OBJECTIVE. Preterm infants are at an increased risk for abnormalities of general movements, which predict subsequent poor neurodevelopmental outcome. The cerebral lesion that predisposes the preterm infant to abnormal general movements remains unknown. The objective of this study was to determine the association between MRI-defined cerebral abnormalities and general movements at 1 and 3 months' corrected age in infants who were born very preterm.

METHODS. Eighty-six preterm infants (<30 weeks' gestation) were prospectively recruited and underwent brain MRI at term-equivalent age to investigate the relationship between qualitative white and gray matter pathology and abnormality of general movements. Standardized videotaped recordings of general movements were obtained at 1 and 3 months postterm (±1 week) and scored without knowledge of the MRI findings. At 1 month corrected age, general movements of a writhing character were classified as normal or abnormal (poor repertoire, cramped synchronized, or chaotic). At 3 months' corrected age, fidgety general movements were classified as present or absent.

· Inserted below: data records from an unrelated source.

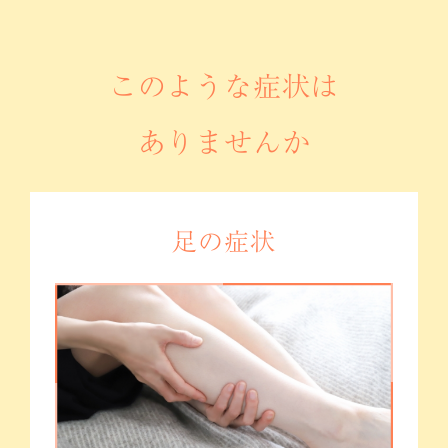
このような症状は
ありませんか
足の症状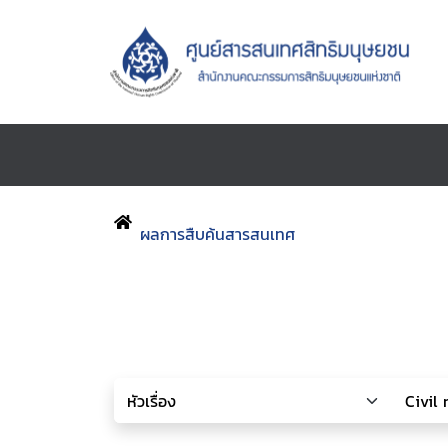
ผลการสืบค้นสารสนเทศ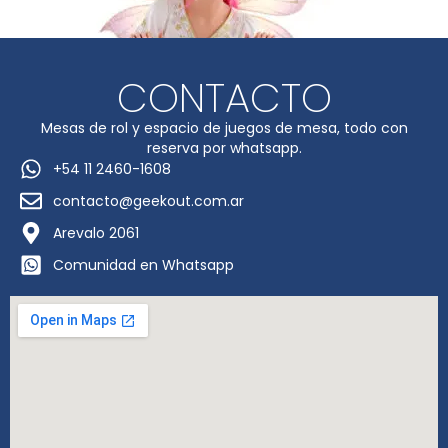
CONTACTO
Mesas de rol y espacio de juegos de mesa, todo con
reserva por whatsapp.
+54 11 2460-1608
contacto@geekout.com.ar
Arevalo 2061
Comunidad en Whatsapp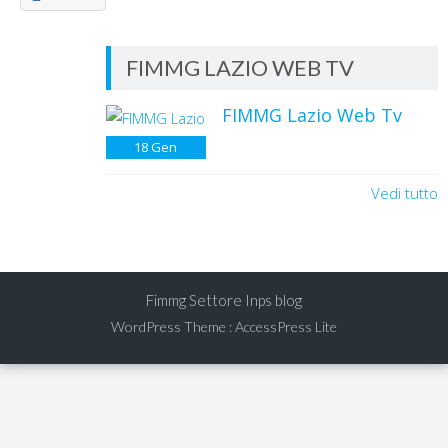
FIMMG LAZIO WEB TV
FIMMG Lazio Web Tv
18
Gen
Vedi tutto
Fimmg Settore Inps blog
WordPress Theme
:
AccessPress Lite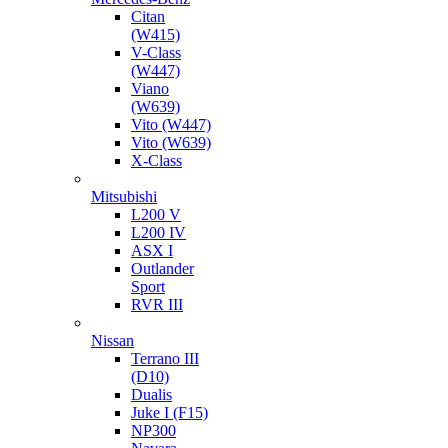
Citan
(W415)
V-Class
(W447)
Viano
(W639)
Vito (W447)
Vito (W639)
X-Class
Mitsubishi
L200 V
L200 IV
ASX I
Outlander
Sport
RVR III
Nissan
Terrano III
(D10)
Dualis
Juke I (F15)
NP300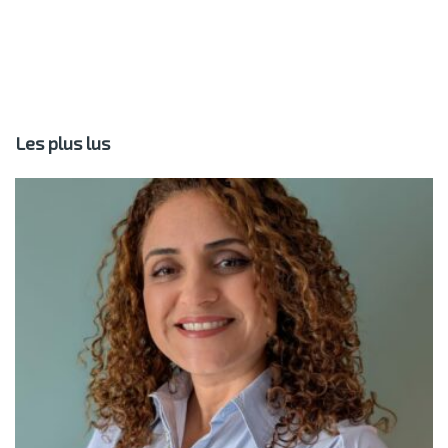
Les plus lus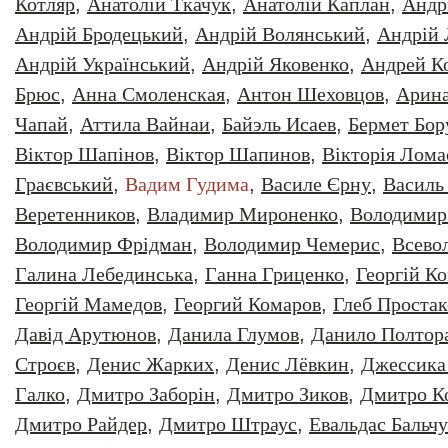
Котляр
,
Анатолiй Ткачук
,
Анатолій Каплан
,
Андр
Андрій Бродецький
,
Андрій Волянський
,
Андрій
Андрій Український
,
Андрій Яковенко
,
Андрей К
Брюс
,
Анна Смоленская
,
Антон Шеховцов
,
Арин
Чапай
,
Аттила Вайнаи
,
Байэль Исаев
,
Бермет Бор
Віктор Шапінов
,
Віктор Шапинов
,
Вікторія Лома
Граєвський
,
Вадим Гудима
,
Василе Єрну
,
Василь
Веретенников
,
Владимир Мироненко
,
Володимир
Володимир Фрідман
,
Володимир Чемерис
,
Всево
Галина Лебединська
,
Ганна Гриценко
,
Георгiй К
Георгій Мамедов
,
Георгий Комаров
,
Глеб Простак
Давiд Арутюнов
,
Данила Глумов
,
Данило Полтор
Строєв
,
Денис Жарких
,
Денис Лёвкин
,
Джессика
Галко
,
Дмитро Заборiн
,
Дмитро Зиков
,
Дмитро К
Дмитро Райдер
,
Дмитро Штраус
,
Евальдас Бальч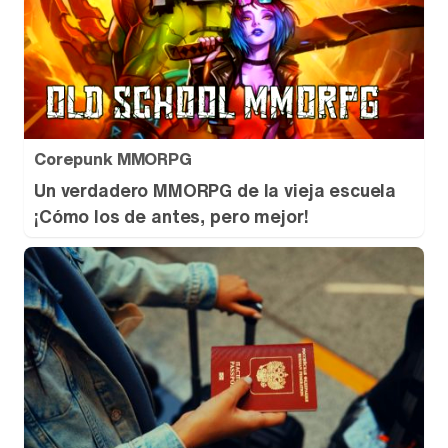
Corepunk MMORPG
Un verdadero MMORPG de la vieja escuela
¡Cómo los de antes, pero mejor!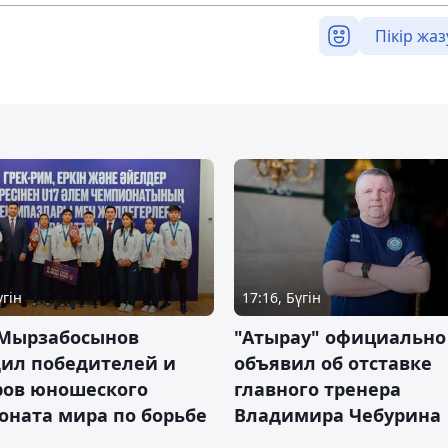
Пікір жаз
үгін
17:16, Бүгін
 Мырзабосынов
"Атырау" официально
дил победителей и
объявил об отставке
ров юношеского
главного тренера
оната мира по борьбе
Владимира Чебурина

RESULTS. At 1 month, 53 (62%) infants had abnormal general movements, 46 of whom had poor repertoire general movements and 7 of whom had cramped synchronized general movements. At 3 months, 23 (25%) infants had absent fidgety movements. At both 1 and 3 months of age, consistently abnormal general movement classifications were related to increasing white matter abnormality on MRI. In contrast, there were no significant relationships between general movement classifications and gray matter abnormalities, either individually or in total.

CONCLUSION. The significant relationships between general movements at 1 and 3 months and cerebral white matter abnormalities on MRI in the very preterm infant support the concept that abnormal general movements reflect white matter injury.